A artista Ayala Prazeres, de Curitiba, apresenta uma mulher negra, de cabelos crespos e volumosos, sentada em posição de reflexão com uma das mãos no queixo, no seu vestido uma estampa da bandeira brasileira, folhas de espada de Ogum e bananeira aparecem atrás dela. Palavras com o dizer ‘Quando uma Mulher Negra se Movimenta Toda a Estrutura da Sociedade se Movimenta com Ela’, circunda a imagem central em direção ao centro. É certo que a artista acredita no potencial do corpo negro feminino para alterar as estruturas sociais e institucionais ainda carregadas de cunho misógino, racista e classista.

O retrato de uma juíza negra usando uma beca é apresentado na obra de Robinho Santana, de Diadema (SP). A pintura tem um aspecto plácido. A expressão altiva do rosto, composto de cabelos penteados e brincos de pérolas tem uma feitura quase academicista e tradicional, se não fosse pela representação de uma mão vermelha de punho cerrado que aparece na lateral da beca. Esse símbolo, muito utilizado por Nelson Mandela, está relacionado à luta contra o racismo e conflitos sociais.

A obra de Senegambia, artista visual de Salvador, de forma bastante gráfica em preto e branco, apresenta a imagem de uma mulher negra, abraçando a constituição brasileira num braço e carregando um vaso com espada de Ogum no outro. Ela também veste uma indumentária de aspecto africano e seus olhos são cobertos por uma espécie de chorão, que é um ornamento feito de miçangas ou contas que ficam normalmente presos ao adê das vestimentas de alguns Orixás, nos remetendo à imagem da justiça de olhos vendados. No topo da imagem também aparece a frase ‘Imagina o STF com Mulheres Negras’. As figuras geométricas ao fundo sugerem uma bandeira brasileira. Assim, o artista faz referências da cultura afro-brasileira e do judiciário para criar uma iconografia completamente nova.

(COMO RESOLVER):
Cite na íntegra o texto acima sobre as três obras que retratam mulheres negras, sem alterar nenhuma palavra ou sinal.

(DADOS FORNECIDOS):
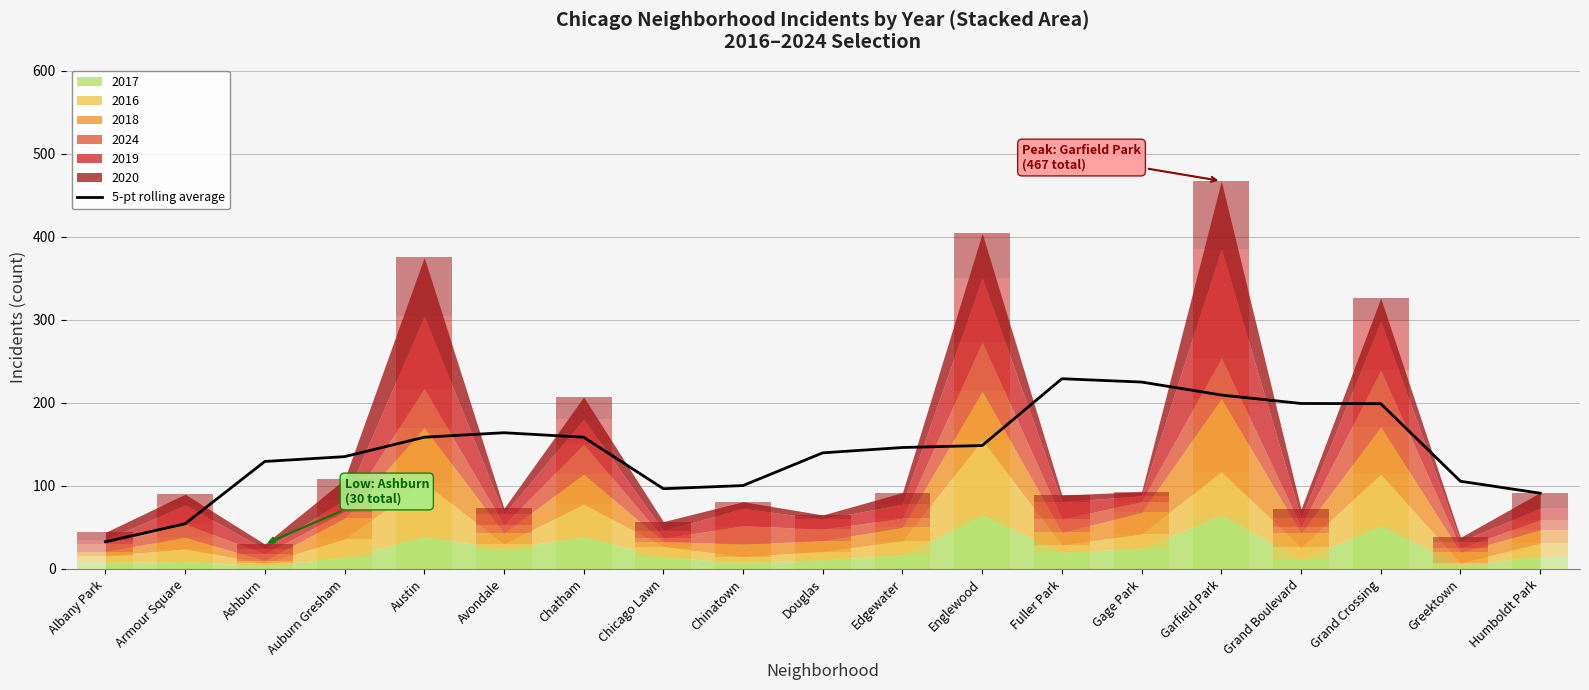

What is the label of the 10th bar from the left?

Douglas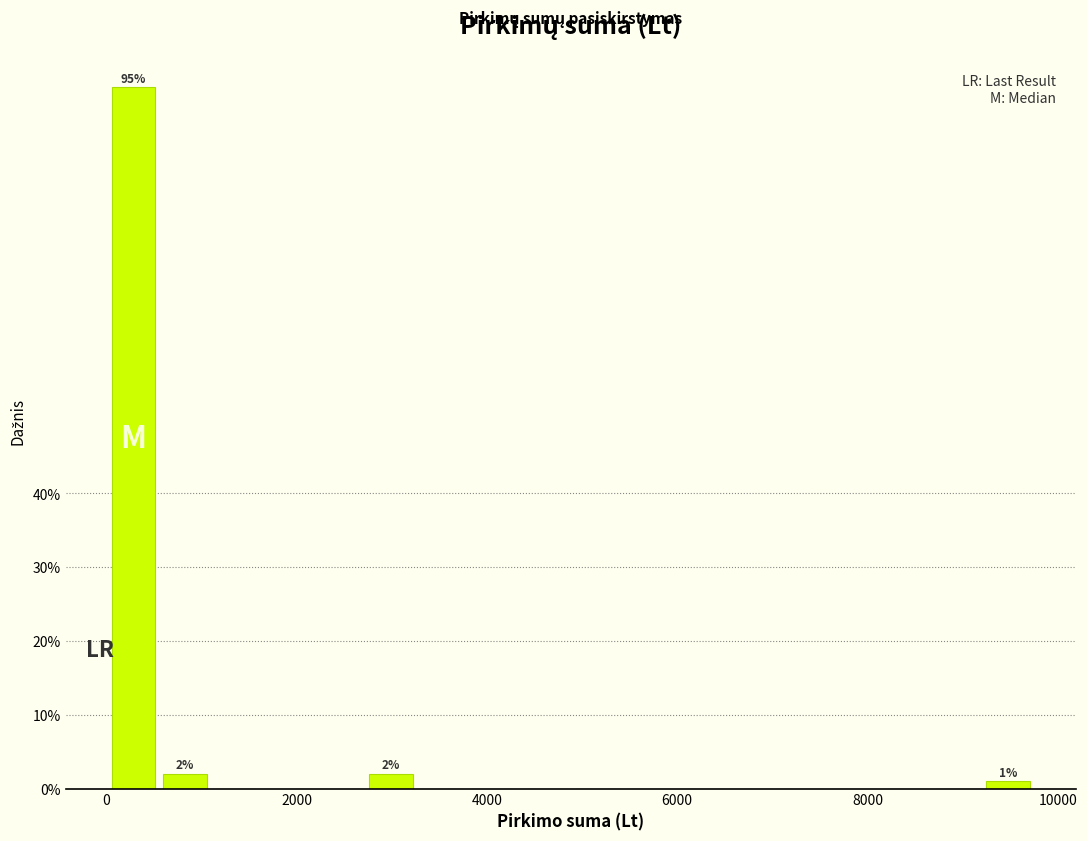

Around what value on the x-axis is the tallest bar? Give the approximate position of its centre, as read against the axis.

200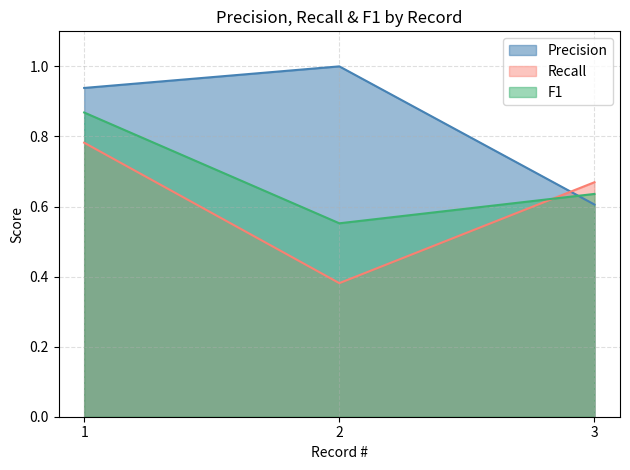

Rank the series at 2 from lowest to highest value.

Recall, F1, Precision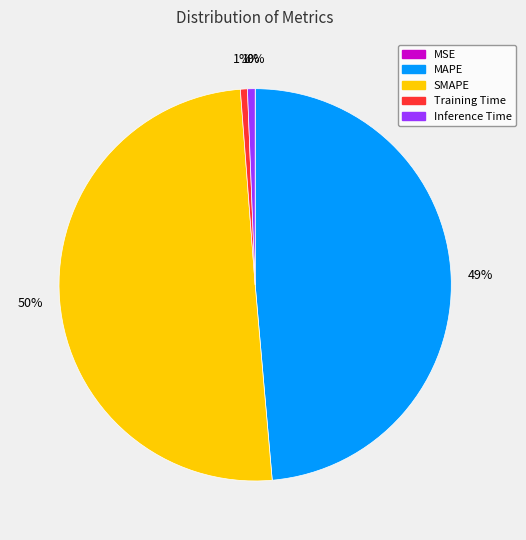

Is Inference Time the majority of the pie?

No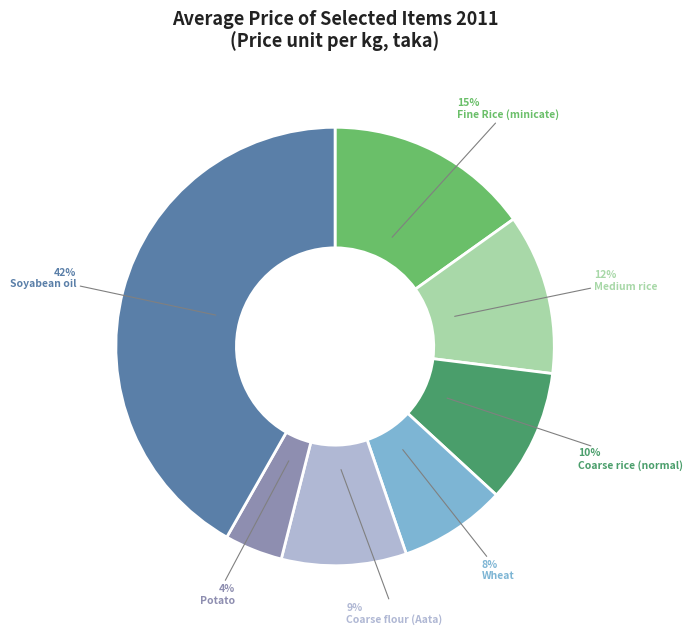

What percentage is the Medium rice slice, to the nearest percent?

12%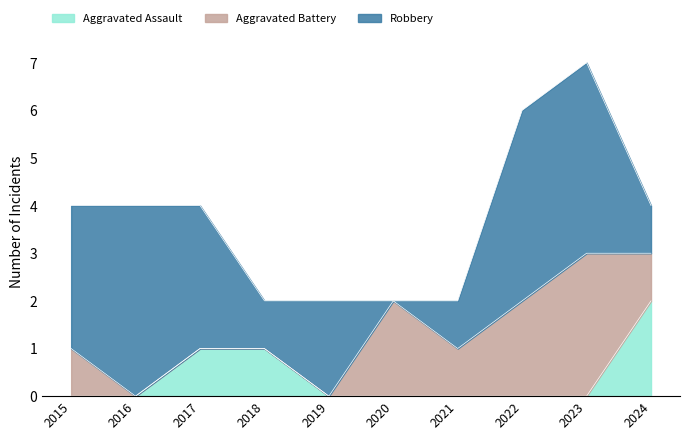

How many values in the Aggravated Battery series are below 1?

4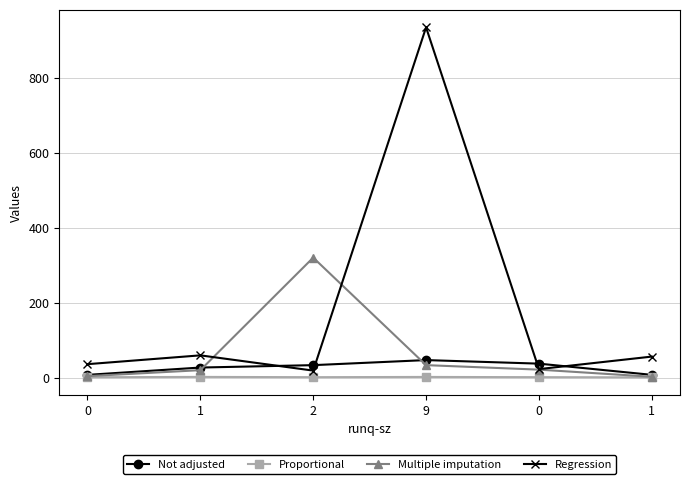

True or false: Proportional has more than 2 points higher than both neighbors.

False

(RESULTADO DO EXERCÍCIO):
A artista Ayala Prazeres, de Curitiba, apresenta uma mulher negra, de cabelos crespos e volumosos, sentada em posição de reflexão com uma das mãos no queixo, no seu vestido uma estampa da bandeira brasileira, folhas de espada de Ogum e bananeira aparecem atrás dela. Palavras com o dizer ‘Quando uma Mulher Negra se Movimenta Toda a Estrutura da Sociedade se Movimenta com Ela’, circunda a imagem central em direção ao centro. É certo que a artista acredita no potencial do corpo negro feminino para alterar as estruturas sociais e institucionais ainda carregadas de cunho misógino, racista e classista.

O retrato de uma juíza negra usando uma beca é apresentado na obra de Robinho Santana, de Diadema (SP). A pintura tem um aspecto plácido. A expressão altiva do rosto, composto de cabelos penteados e brincos de pérolas tem uma feitura quase academicista e tradicional, se não fosse pela representação de uma mão vermelha de punho cerrado que aparece na lateral da beca. Esse símbolo, muito utilizado por Nelson Mandela, está relacionado à luta contra o racismo e conflitos sociais.

A obra de Senegambia, artista visual de Salvador, de forma bastante gráfica em preto e branco, apresenta a imagem de uma mulher negra, abraçando a constituição brasileira num braço e carregando um vaso com espada de Ogum no outro. Ela também veste uma indumentária de aspecto africano e seus olhos são cobertos por uma espécie de chorão, que é um ornamento feito de miçangas ou contas que ficam normalmente presos ao adê das vestimentas de alguns Orixás, nos remetendo à imagem da justiça de olhos vendados. No topo da imagem também aparece a frase ‘Imagina o STF com Mulheres Negras’. As figuras geométricas ao fundo sugerem uma bandeira brasileira. Assim, o artista faz referências da cultura afro-brasileira e do judiciário para criar uma iconografia completamente nova.